ドジっ娘
『望みを叶えてくれる本? そんな本初めて聞いたぜ』
前回拾った本のことを話してみたが、聞いたことがないらしい。
そうだよな。あんな本があると知られていたら、争いが起きていたかもしれない。
『ま、喋る本にあまり驚かない冒険者で良かったぜ。説明に時間取られないで済むからな。……じゃ、早速仕事してもらうか』
ということで、仕事を始めた。なんてことはない。ただ、倉庫にあった本を1階の棚に並べていくだけの力仕事だった。順番も整理されていてとてもやりやすい。
何往復したかわからないが、全然疲れない。
この分なら、すぐに終わりそうだな。
『……兄ちゃん、休憩なしによくそんな働けるな』
あれ? デジャヴ? 本にまで引かれるとは……。
そして、最後の本を棚に入れて一息ついていた俺の頭に何かが3回落ちてきた。
「……本?」
落ちたそれを見ると本だった。しかも、3冊ありとても分厚い。
「あれ? 棚から落ちたか?」
と、左右の棚を見ても本はびっしりと並んでいた。とても棚から落ちたようには見えなかった。
「……?」
疑問に思っていると、2階の方から女性の声が聞こえてきた。
「すいませんー!! 本が落ちてしまいましたが、大丈夫ですかー!!」
なるほど、2階からこの本が頭に落ちてきたのか……。それにしては、痛くないな?
この図書館は、中央が吹き抜けとなっている。俺がいるのは、その中央付近。運悪く本が落ちてきてしまったようだ。
「はーい、大丈夫ですよー」
「すぐに取りに行きますー!!」
俺が返事を返すと、女性は慌てたように言った。
しばらく待っていると女性がこちらに早歩きで向かってきていた。
「すいません。手から本が飛んで行ってしまって。お怪我はありませんでしたか?」
その女性は申し訳なさそうに謝ってきた。
「はい。大丈夫でしたよ」
「お怪我がなかったようで何よりです。すいませんでした」
彼女は腰まで伸びたストレートな黒髪に、これまたストレートな体……スレンダーな女性だった。
彼女に本を手渡そうとしたが、
「よろしければ、運びますよ?」
決して、下心があったわけではない。黒髪ストレートでとても美人だったからというわけではなく、俺は紳士だから提案したのだ。
「ええっ! そんな悪いですよ……」
彼女は遠慮してきたが、これも何かの縁ということで押し切った。これは、フラグの予感……。

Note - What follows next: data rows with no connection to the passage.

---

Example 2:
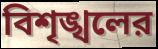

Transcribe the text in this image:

বিশৃঙ্খলের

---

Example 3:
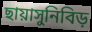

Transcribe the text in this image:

ছায়াসুনিবিড়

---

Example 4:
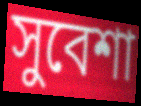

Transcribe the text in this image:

সুবেশা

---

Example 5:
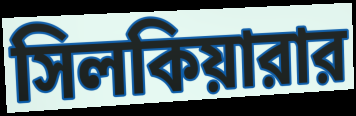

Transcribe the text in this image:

সিলকিয়ারার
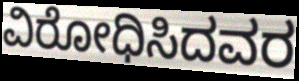
ವಿರೋಧಿಸಿದವರ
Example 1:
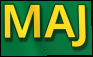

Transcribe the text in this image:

MAJ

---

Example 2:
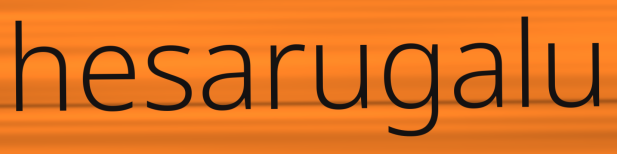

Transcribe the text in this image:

hesarugalu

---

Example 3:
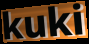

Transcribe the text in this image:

kuki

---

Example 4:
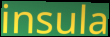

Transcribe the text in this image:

insula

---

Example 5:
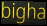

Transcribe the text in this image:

bigha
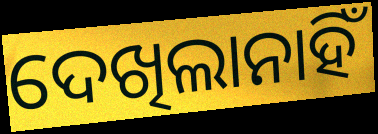
ଦେଖିଲାନାହିଁ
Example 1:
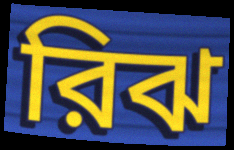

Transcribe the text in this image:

রিঝ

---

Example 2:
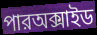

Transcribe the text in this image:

পারঅক্সাইড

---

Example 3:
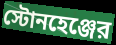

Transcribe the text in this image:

স্টোনহেঞ্জের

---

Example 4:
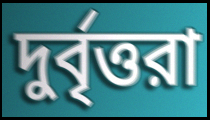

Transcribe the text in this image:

দুর্বৃত্তরা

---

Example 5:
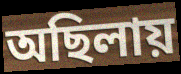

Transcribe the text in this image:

অছিলায়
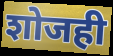
शोजही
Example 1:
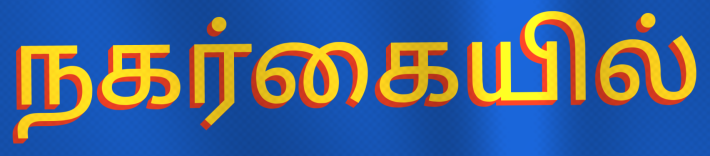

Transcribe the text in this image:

நகர்கையில்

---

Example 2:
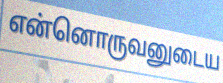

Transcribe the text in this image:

என்னொருவனுடைய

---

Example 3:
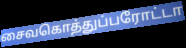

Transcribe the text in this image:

சைவகொத்துப்பரோட்டா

「さっきは書棚の整理をしてまして、転んだ拍子にうっかり本を投げ飛ばしてしまったんです」
彼女はここの職員らしく、おじいさんとの会話で出てきたドジっ娘らしい。
うっかり本を投げ飛ばすって……おじいさんの言っていたことがわかった気がする。
2階に上がり、本を片付けたことで気付いた。まだ、自己紹介してない。あわよくば、お近づきに……。

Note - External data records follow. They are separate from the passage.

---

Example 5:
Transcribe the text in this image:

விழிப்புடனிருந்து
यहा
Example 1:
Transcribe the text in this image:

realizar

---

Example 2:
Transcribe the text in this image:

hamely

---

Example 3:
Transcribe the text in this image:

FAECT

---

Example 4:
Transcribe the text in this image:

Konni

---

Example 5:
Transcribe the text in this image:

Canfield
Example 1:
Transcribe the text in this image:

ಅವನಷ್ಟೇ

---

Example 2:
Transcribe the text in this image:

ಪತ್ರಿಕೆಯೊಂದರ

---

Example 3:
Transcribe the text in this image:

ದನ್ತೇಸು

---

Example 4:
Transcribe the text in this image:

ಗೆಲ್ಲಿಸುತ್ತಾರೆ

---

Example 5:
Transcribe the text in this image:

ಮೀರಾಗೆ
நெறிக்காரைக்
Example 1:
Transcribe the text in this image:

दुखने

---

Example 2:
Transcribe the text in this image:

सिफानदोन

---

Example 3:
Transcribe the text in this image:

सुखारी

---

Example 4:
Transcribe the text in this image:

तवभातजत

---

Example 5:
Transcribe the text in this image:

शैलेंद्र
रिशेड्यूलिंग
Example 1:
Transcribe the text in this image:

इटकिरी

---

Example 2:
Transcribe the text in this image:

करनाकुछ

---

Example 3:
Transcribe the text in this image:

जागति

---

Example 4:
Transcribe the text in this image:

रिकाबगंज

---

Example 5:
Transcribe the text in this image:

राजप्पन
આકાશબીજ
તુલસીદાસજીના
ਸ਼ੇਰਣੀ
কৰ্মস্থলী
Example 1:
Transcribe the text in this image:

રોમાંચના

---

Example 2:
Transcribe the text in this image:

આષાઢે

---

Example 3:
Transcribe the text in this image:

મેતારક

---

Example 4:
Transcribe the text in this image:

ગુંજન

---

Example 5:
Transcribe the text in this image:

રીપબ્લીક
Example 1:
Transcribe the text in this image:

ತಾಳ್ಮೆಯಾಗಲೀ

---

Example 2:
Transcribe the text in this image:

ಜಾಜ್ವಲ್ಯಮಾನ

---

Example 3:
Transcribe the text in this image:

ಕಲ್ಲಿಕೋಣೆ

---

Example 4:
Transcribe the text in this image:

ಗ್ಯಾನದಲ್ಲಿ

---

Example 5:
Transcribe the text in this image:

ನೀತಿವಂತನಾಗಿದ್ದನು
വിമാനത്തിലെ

「自己紹介がまだでしたね。俺はソウイチ、冒険者をしてます」
「あ、冒険者の方だったんですね。私は、司書見習いのリアといいます。ひょっとして、蔵書整理に来られた方ですか?」
「はい、そうです。もう終わってしまいましたが……」
「午前中からいらしてたんですか?」
「いえ、お昼過ぎてから来ましたよ」
「え?! 結構な量あったと思ったんですが……もう終わったんですか?」
今日はよく驚かれるな。
「ええ、体力には自信があるので」
「すごいんですね。ソウイチさん」
このくらいは日常的にこなしていると思ったが、そういうわけではないのか。
「そういえば、他の人は王都に行かれてるんですよね、蔵書整理はその方がやられてたんですか?」
つい、興味本位で聞いてしまった。
「ええ、そうですね。ただ、彼は体力が無いのですぐに疲れてしまうんです」
なるほど。これは、好印象を与えた感じか? その彼よりも体力があり、男らしさをアピール……。
「ただ、そんな彼にもすごいところがありまして……」
あれ? 雲行きが怪しい。
「おーい、リアー、ちょっときておくれー」
「あ、はーい。すいません。ソウイチさん、長話してしまって。私はこれで……」
おじいさんの呼ぶ声が聞こえ、リアさんからやっと解放された。
リアさんは、王都に行っている彼と恋人同士であり、延々と俺は惚気話を聞かされていた。
「……あ、蔵書整理終わったことあの本に報告してなかった」
またしても、フラグは即座にへし折られた。